It’s an uneasy moment, and people are on edge. It has been two weeks since armed supporters of the defeated president overran the seat of the national government on his behalf and at his behest, with a great and murderous fury but seemingly not much else in mind, all of which just as a general rule is the sort of thing that tends to upset a lot of people. Well before that and after, the nation’s fractured and fraying politics collapsed into a series of dumb feints and various threats and taunts and weird obvious lies; in that interim, the outgoing president was impeached for a second time, although he left office under his own power and amid the overwhelming sense that he might once again not be held to any kind of account for his serial shameless desecrations. The process of re-instituting something like normal political pomp is happening behind phalanxes of federal troops, amid a hail of threats that are both preposterous and not quite jokes, in a moment of near-unprecedented national suffering and institutional failure. The edge feels like the only place to be, if only because of how insistently every minute shoves the whole of our society towards it. It’s not great.
And so when Raiders quarterback Derek Carr posted an image of himself in a camouflage vest on his Instagram story, with the tagline “It’s that time again,” it was both inevitable and understandable that some people took it the wrong way.
Given that this sort of look and this kind of post is a staple of the posting-addicted reactionaries that ransacked Congress two weeks ago, the question basically asked itself: Time to do what again, Derek? Storm the damn Capitol building? Hoist another gallows on the National Mall? Try to overturn by force the obvious will of this country’s beaten-down and wrung-dry voters, out of some raw spite or some bloodthirsty conspiracy delusion? Time to bring your stupid personal war home because you can’t think of anything else to do? That time? It’s time to do what, Derek Carr?

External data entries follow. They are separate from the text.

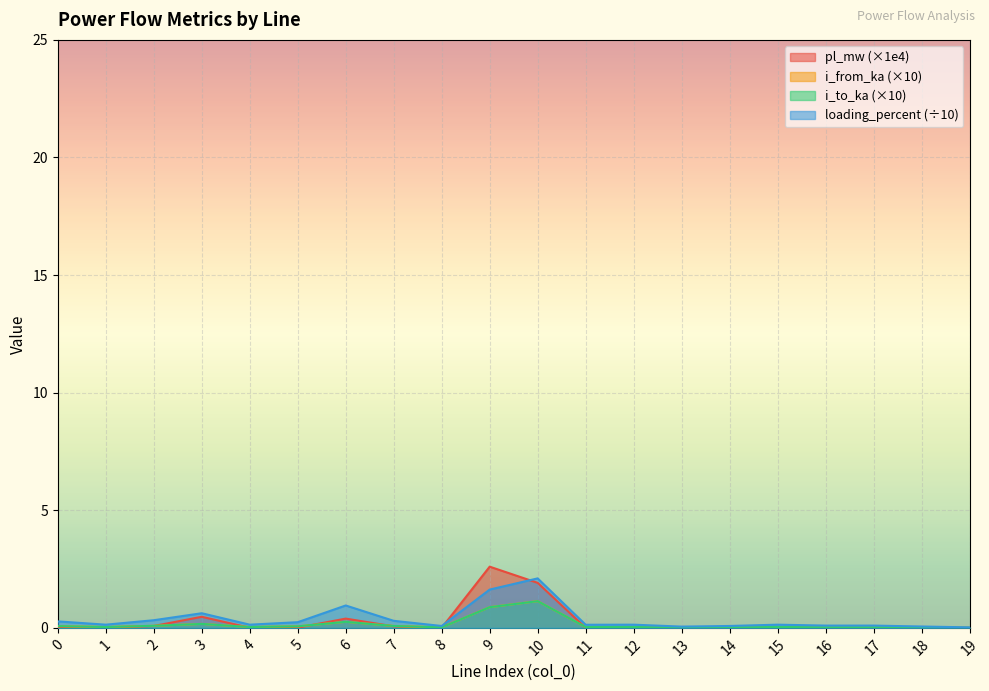

True or false: pl_mw and i_from_ka cross at least once.

True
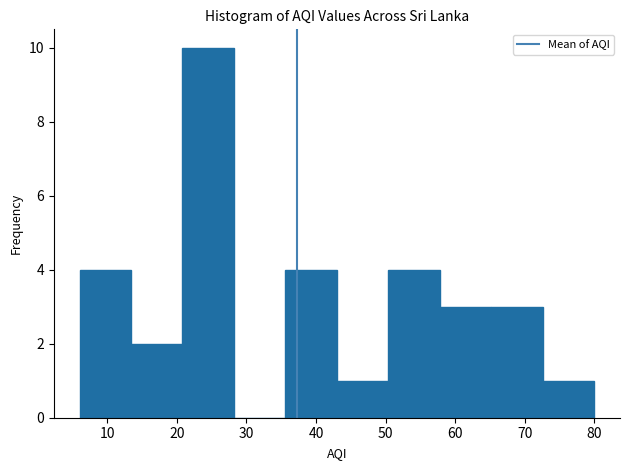

What is the height of the bar covering 65.2 to 72.6 on the x-axis? Neither the bar edges nor the heights are printed on the chart, so give them approximately, as read against the axes.

3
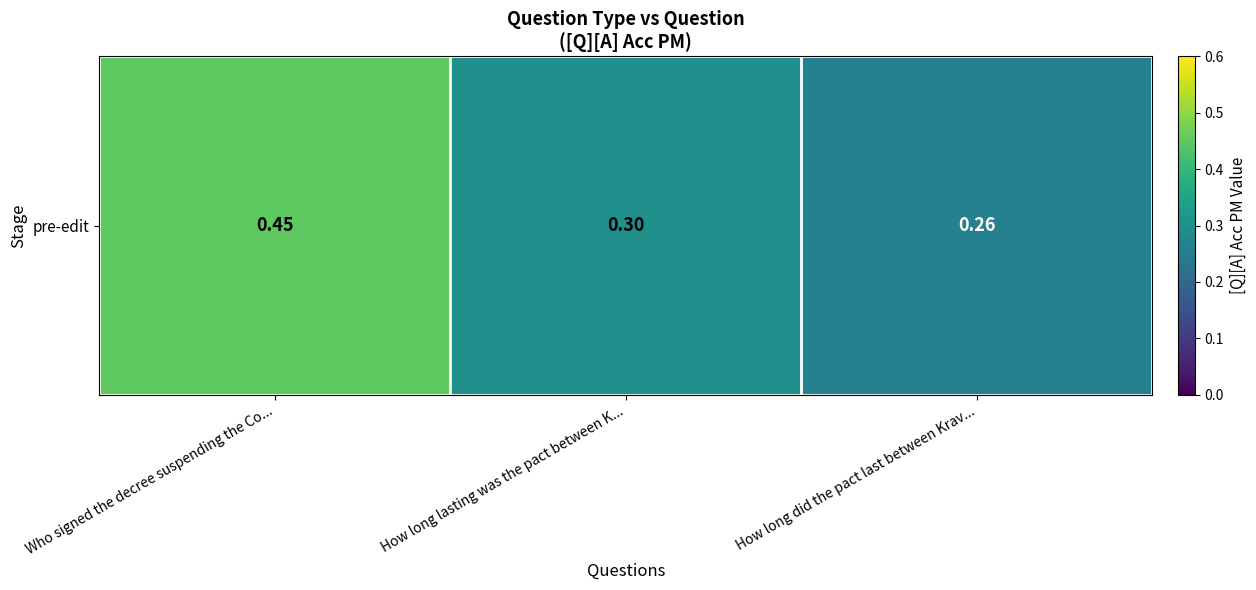

Reading left to right, extract all data points from this chart.

0.5	0.3	0.3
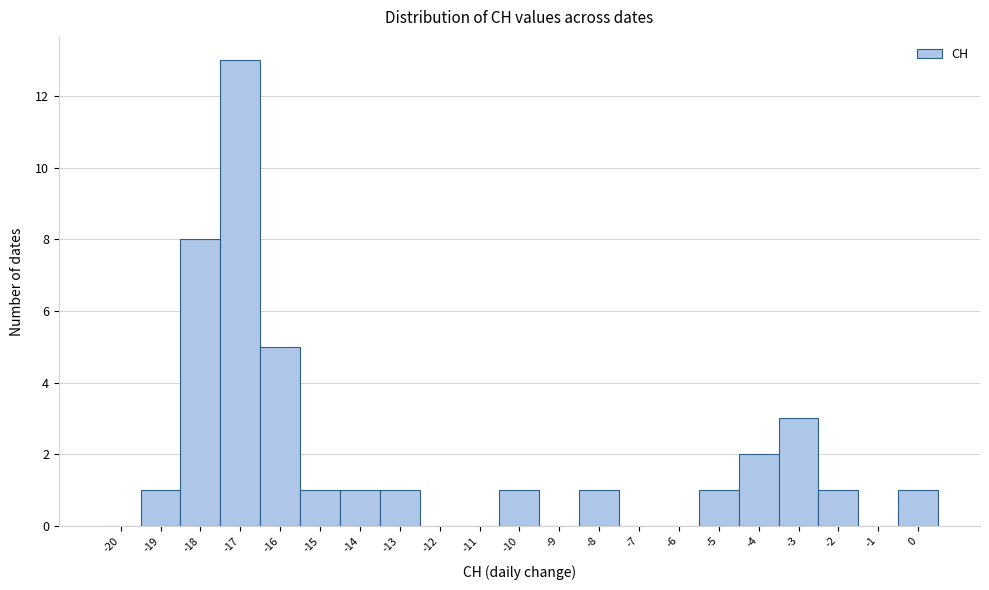

Reading left to right, transcribe all the data shown in this chart.

-20=0	-19=1	-18=8	-17=13	-16=5	-15=1	-14=1	-13=1	-12=0	-11=0	-10=1	-9=0	-8=1	-7=0	-6=0	-5=1	-4=2	-3=3	-2=1	-1=0	0=1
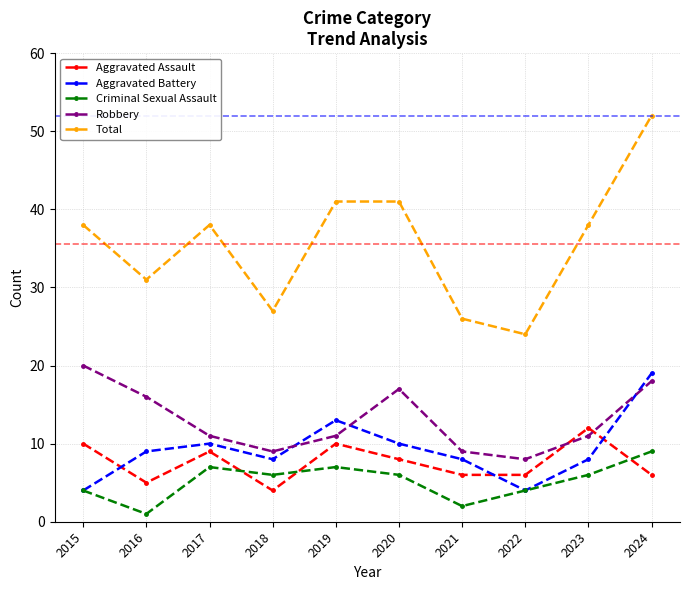

Read the Criminal Sexual Assault value at 2015.

4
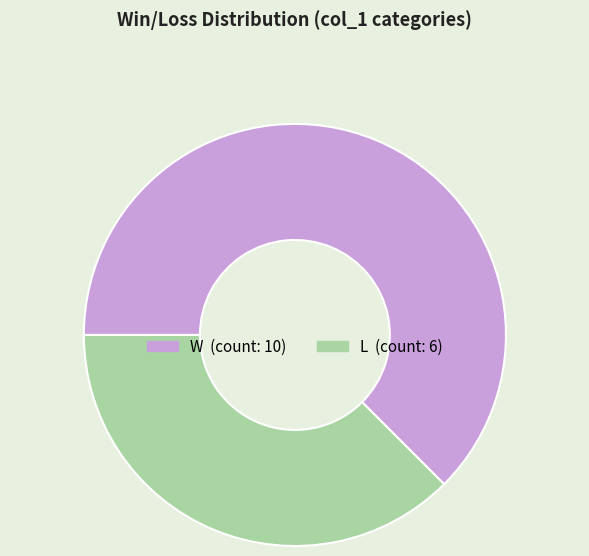

Approximately how many times larger is the value at L compared to W?

0.6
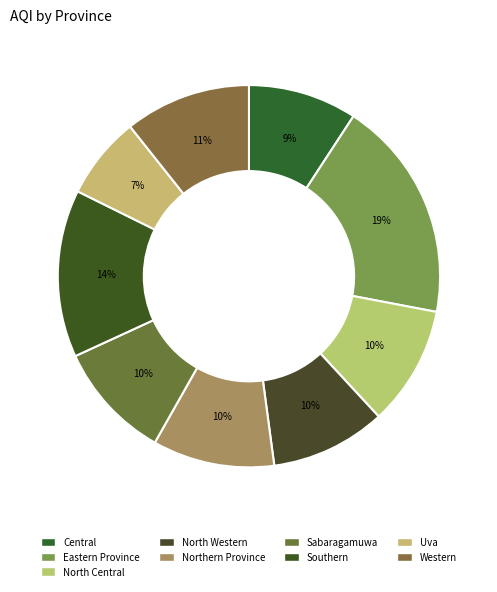

To the nearest percent, what percentage of the pie is Uva?

7%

Ah. What we have here, it turns out, is a case of a Football Guy having a Football Brain. It is strange to encounter in this moment, but there are still people who wake up every morning, even now, thinking not about how much further down we all will fall that day but thinking, in full, “rise and grind.” It is no knock on Derek Carr that he is like this, both because it is very important to his job that he be like this and because it honestly seems almost blissful relative to the ways that most people are right now.
Carr, for his part, seems to come by this honestly. Here he is, for instance, after the election of Donald Trump in 2016:
Yes, these are absolutely off-the-rack sports bromides, but they’re believable all the same given the source. Did the election of Donald Trump to the presidency in 2016 also “remind [you] so much of football?” Did you think to yourself how it’s like a team, and how there’s sometimes a coach that you like, and how there’s going to be sometimes a coach you don’t like? Were you wearing one of the NFL’s Salute To Service sweatshirt as you expressed these thoughts, with a multi-scale camo pattern sewn into the hood and a faux-military nameplate over your heart but also with a dorky little NFL team logo on it? Probably not! But Derek Carr absolutely did all that, because that’s just what he wears to work, and this is how he thinks and talks at work.
Given how all-encompassing Carr’s work is, and how much he is required to give himself over to it, there’s no real reason to think that Carr was sending some kind of coded signal in that Instagram bit. The military aesthetics of that vest (and that sweatshirt) are something like the uniform for this worldview, and if the fact that so many of the culture’s masculine defaults are currently just Pretend Army has a political valence of its own, there’s also no indication that Carr himself notices it at all, or any more than fish notice that they are swimming around in water. It is just what Carr wears for his job doing football things; he is just noting the time, and then rising and grinding. Honestly it sounds nice.